[PROVIDED TEXT — start]

Spark Repartition and Coalesce - apache-spark

If I want to repartition a dataframe, How to decide on the number of partitions that need to be made? How to decide on whether to use repartition or coalesce?
I understand that coalesce is basically used only to reduce the number of partitions. But how can we decide which to use in what scenario?

we can't decide this based on specific parameter there will be multiple factors are there to decide how many partitions and repartition or coalesce
*based on the size of data ,
if size of the file is too big you can give 2 or 3 partitions per block to
increase the performance but if give more too many partitions it split as
small files .In Big data small files will lower performance .
1 Block (128 MB) --> 128/2 = 64MB each partition ,So 1 mapper will run for 64 MB
*based on the cluster size , if you have more number of executors/cores are free you can give according to that.
*repartition will cause the complete shuffling and coalesce will avoid the complete shuffle.

Related

Is it possible to coalesce Spark partitions "evenly"?

Suppose we have a PySpark dataframe with data spread evenly across 2048 partitions, and we want to coalesce to 32 partitions to write the data back to HDFS. Using coalesce is nice for this because it does not require an expensive shuffle.
But one of the downsides of coalesce is that it typically results in an uneven distribution of data across the new partitions. I assume that this is because the original partition IDs are hashed to the new partition ID space, and the number of collisions is random.

[PROVIDED TEXT — finish]
[DATA EXTRACTS — start]

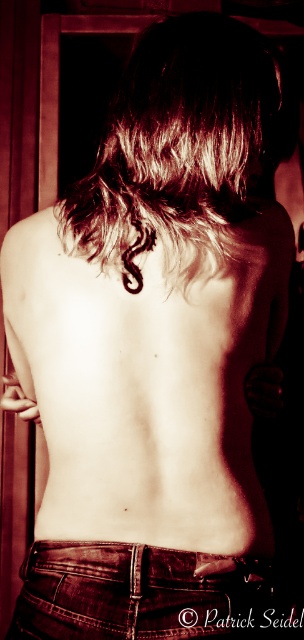
Question: From the image, what is the correct spatial relationship of dark brown wavy hair at center in relation to jeans at lower center?

Choices:
 (A) above
 (B) below

Answer: (A)

Question: Does dark brown wavy hair at center appear under jeans at lower center?

Choices:
 (A) yes
 (B) no

Answer: (B)

Question: Which of the following is the farthest from the observer?

Choices:
 (A) dark brown wavy hair at center
 (B) jeans at lower center

Answer: (A)

Question: Among these objects, which one is nearest to the camera?

Choices:
 (A) jeans at lower center
 (B) dark brown wavy hair at center

Answer: (A)

Question: Is dark brown wavy hair at center below jeans at lower center?

Choices:
 (A) no
 (B) yes

Answer: (A)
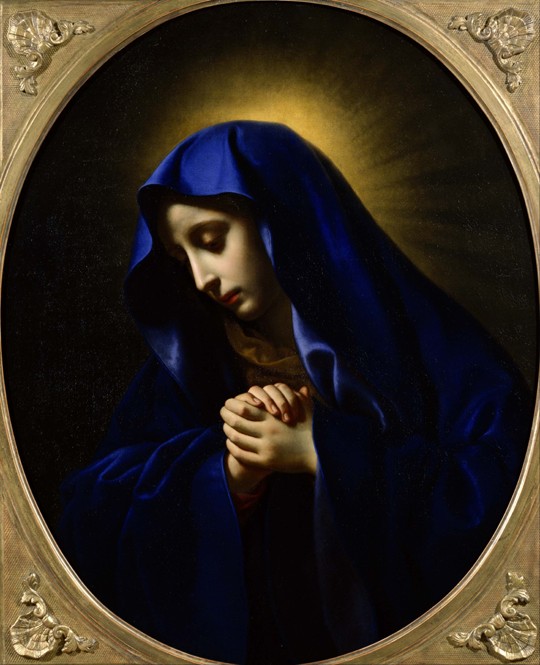
Image resolution: width=540 pixels, height=665 pixels. Identify the location of painting. (297, 314).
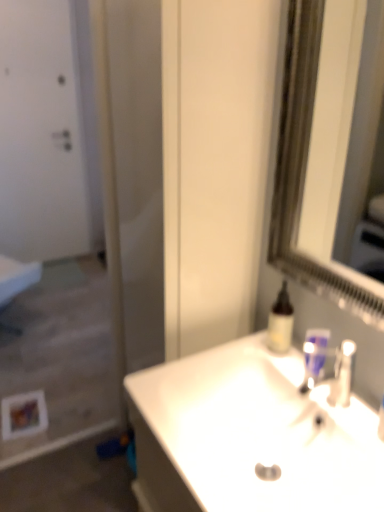
Find the location of a particular element. vacant space situated on the left part of translucent plastic bottle at upper right, acting as the 2th mouthwash starting from the right is located at coordinates (240, 348).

[DATA EXTRACTS — finish]

◆ USING THE INFORMATION ◆
a) Reproduce the passage of the Spark partitioning thread word for word, beginning at the words "If I want to" and stopping after "in what scenario?".
b) Carry on the Spark partitioning thread past its final sentence.
The material plays no part in this work.

◆ WRITTEN ANSWERS ◆
a)
If I want to repartition a dataframe, How to decide on the number of partitions that need to be made? How to decide on whether to use repartition or coalesce?
I understand that coalesce is basically used only to reduce the number of partitions. But how can we decide which to use in what scenario?

b)
However, in principle it should be possible to coalesce evenly, so that the first 64 partitions from the original dataframe are sent to the first partition of the new dataframe, the next 64 are send to the second partition, and so end, resulting in an even distribution of partitions. The resulting dataframe would often be more suitable for further computations.
Is this possible, while preventing a shuffle?
I can force the relationship I would like between initial and final partitions using a trick like in this question, but Spark doesn't know that everything from each original partition is going to a particular new partition. Thus it can't optimize away the shuffle, and it runs much slower than coalesce.
In your case you can safely coalesce the 2048 partitions into 32 and assume that Spark is going to evenly assign the upstream partitions to the coalesced ones (64 for each in your case).
Here is an extract from the Scaladoc of RDD#coalesce:
This results in a narrow dependency, e.g. if you go from 1000 partitions to 100 partitions, there will not be a shuffle, instead each of the 100 new partitions will claim 10 of the current partitions.
Consider that also how your partitions are physically spread across the cluster influence the way in which coalescing happens. The following is an extract from CoalescedRDD's ScalaDoc:
If there is no locality information (no preferredLocations) in the parent, then the coalescing is very simple: chunk parents that are close in the Array in chunks.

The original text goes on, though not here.